● Exercise brief
Carry on the programming exercise about the pretty printer from its last line, in the same style. It appears first below, ahead of the rows.

● Document section
• • • • • • •

Computer Science Department
Programming Methods Laboratory

Compilation     summer 01
Ecole Polytechnique Federale de Lausanne
Programming Exercise 2

In this programming exercise we will work on a pretty printer for an interpreter of an expression langauge (The language, concrete and abstract syntax are all the same as in the last exercise). A typical program in this expression language looks like that:

   x = 5 * 3;
   y = x + 2;
The interpreter will read this and print 17, which is the value for the last variable.
The full concrete syntax for this language is:

   Program    ::= { Definition }
   Definition ::= { IDENT "=" Expression ";" }
   Expression ::= Term { ("+"|"-") Term }
   Term       ::= Factor { ("*"|"/") Factor }
   Factor     ::= IDENT | INTLIT | "(" Expression ")"

The abstract syntax is

   Program    = PROGRAM { Definition }
   Definition = DEF String Expression
   Expression = IDENT String
              | INTLIT int
              | BINOP Expression Expression char

Your job is to complete the pretty-printer visitor in Printer.java. If you have extra time you can also work on the interpreter visitor, but this will only work with identifiers after name analysis.

  • Get the file exercice2.tar (Alternatively, if you have done the previous exercise, you can continue on that code).

• • • • • • •

● Dataset entries
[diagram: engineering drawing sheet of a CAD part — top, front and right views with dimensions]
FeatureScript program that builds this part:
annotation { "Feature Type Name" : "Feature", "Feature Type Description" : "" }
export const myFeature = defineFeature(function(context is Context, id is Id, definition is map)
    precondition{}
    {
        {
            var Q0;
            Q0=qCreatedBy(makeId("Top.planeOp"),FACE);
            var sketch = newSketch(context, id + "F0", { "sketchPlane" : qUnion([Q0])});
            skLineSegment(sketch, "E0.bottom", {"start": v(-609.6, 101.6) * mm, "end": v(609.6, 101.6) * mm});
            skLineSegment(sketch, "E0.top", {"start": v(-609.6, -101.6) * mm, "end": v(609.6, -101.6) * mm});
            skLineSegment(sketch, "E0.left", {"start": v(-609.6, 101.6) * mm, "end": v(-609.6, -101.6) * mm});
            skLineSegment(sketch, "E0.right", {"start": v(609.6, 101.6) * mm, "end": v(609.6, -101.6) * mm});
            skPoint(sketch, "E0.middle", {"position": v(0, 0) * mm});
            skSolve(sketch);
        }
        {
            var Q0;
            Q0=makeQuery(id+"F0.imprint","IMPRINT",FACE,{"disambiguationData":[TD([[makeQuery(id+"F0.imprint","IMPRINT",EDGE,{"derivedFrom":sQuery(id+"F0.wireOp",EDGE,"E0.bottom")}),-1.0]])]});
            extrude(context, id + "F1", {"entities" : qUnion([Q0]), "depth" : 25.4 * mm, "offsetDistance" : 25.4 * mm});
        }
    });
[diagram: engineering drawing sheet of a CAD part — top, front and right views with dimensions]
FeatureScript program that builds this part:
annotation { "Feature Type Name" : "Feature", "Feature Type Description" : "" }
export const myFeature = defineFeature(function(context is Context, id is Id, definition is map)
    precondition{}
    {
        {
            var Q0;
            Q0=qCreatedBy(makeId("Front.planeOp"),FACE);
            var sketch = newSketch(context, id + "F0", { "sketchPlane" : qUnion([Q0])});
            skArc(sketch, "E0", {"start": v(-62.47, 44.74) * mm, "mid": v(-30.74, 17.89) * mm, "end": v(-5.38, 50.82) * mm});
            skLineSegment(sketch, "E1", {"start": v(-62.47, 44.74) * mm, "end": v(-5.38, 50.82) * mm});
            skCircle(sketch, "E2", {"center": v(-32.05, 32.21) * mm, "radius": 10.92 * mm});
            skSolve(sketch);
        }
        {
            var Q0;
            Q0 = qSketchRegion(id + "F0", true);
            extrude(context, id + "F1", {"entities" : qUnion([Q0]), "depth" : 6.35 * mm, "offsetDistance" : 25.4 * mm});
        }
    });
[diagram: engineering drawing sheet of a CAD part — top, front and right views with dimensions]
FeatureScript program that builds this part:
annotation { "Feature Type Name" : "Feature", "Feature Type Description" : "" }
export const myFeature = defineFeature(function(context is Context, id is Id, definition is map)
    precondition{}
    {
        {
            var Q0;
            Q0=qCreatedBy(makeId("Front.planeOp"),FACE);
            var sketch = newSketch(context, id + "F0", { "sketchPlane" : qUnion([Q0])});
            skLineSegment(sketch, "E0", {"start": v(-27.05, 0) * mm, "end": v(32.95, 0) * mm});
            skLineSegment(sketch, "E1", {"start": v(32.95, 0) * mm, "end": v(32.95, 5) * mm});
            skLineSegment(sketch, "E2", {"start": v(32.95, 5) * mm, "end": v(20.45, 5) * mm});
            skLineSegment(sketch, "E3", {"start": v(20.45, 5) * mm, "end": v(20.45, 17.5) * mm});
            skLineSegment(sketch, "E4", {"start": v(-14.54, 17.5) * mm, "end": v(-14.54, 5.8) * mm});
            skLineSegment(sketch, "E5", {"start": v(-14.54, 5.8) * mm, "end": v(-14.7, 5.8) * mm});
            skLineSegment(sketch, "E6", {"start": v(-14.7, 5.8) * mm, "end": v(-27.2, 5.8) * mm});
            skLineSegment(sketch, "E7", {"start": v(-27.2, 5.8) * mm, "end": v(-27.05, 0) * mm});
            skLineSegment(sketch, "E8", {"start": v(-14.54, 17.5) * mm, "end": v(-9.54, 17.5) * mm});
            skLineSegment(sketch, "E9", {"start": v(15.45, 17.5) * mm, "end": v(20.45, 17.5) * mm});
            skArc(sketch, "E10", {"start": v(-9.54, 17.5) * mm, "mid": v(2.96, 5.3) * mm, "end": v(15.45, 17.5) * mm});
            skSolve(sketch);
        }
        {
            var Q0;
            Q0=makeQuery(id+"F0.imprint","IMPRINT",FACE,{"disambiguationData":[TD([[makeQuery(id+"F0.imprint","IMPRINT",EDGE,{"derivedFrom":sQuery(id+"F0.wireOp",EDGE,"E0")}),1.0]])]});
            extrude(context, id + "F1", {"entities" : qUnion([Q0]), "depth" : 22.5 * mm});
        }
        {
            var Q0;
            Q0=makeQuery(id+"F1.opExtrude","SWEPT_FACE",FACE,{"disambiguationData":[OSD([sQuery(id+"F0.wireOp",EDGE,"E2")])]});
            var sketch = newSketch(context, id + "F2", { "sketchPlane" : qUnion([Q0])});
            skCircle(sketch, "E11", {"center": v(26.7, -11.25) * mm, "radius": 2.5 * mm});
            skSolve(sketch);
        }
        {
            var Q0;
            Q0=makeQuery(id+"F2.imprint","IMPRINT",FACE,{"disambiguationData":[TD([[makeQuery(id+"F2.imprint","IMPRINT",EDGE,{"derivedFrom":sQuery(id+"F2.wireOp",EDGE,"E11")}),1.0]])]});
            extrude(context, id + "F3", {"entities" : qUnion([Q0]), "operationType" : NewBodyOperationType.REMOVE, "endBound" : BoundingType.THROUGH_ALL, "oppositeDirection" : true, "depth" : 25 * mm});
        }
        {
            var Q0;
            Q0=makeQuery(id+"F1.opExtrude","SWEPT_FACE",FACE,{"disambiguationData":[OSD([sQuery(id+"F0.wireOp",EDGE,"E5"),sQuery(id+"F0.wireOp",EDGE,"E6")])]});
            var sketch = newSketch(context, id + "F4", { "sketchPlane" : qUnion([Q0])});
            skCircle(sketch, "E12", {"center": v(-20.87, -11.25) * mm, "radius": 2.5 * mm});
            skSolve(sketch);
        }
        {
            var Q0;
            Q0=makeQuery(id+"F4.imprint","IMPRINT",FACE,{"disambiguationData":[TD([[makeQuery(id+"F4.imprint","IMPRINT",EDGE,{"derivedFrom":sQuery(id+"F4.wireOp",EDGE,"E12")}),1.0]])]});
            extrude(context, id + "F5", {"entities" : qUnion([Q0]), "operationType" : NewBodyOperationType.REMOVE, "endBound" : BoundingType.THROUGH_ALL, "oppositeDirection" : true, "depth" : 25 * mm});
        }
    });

• • • • • • •

● Written response
  • Unpack it with the command tar xof exercice2.tar (This will create a new directory exercice2)
  • Go into the directory exercice2
  • Run make to compile the given sources
  • Check the given pretty-printer with make printerTest < examples/example1.expr (This will just print some empty lines)
  • Now complete the source of the pretty-printer in source/expression/Printer.java by writing the methods caseDef(..), caseIdent(..), and caseBinOp(..).
    • The tree data structure is given in source/expression/Tree.java
    • You can look at the example in caseProgram(..)
    • If you use your own parser solution, be aware that strange results or NullPointerExceptions may happen because of errors in the tree generation part of the parser.
  • Recompile your pretty printer with make and check it with make printerTest < examples/example2.expr
  • Now you can continue on the interpreter-visitor in source/expression/Interpreter.java. Here you can fix caseBinOp(..) to return the proper result. You can again look at the other cases for examples.
  • Check the interpreter with make interpreterTest < examples/example1.expr
  • We cannot yet do the caseIdent(..), because we have not yet done name analysis, so the second example will not yet work.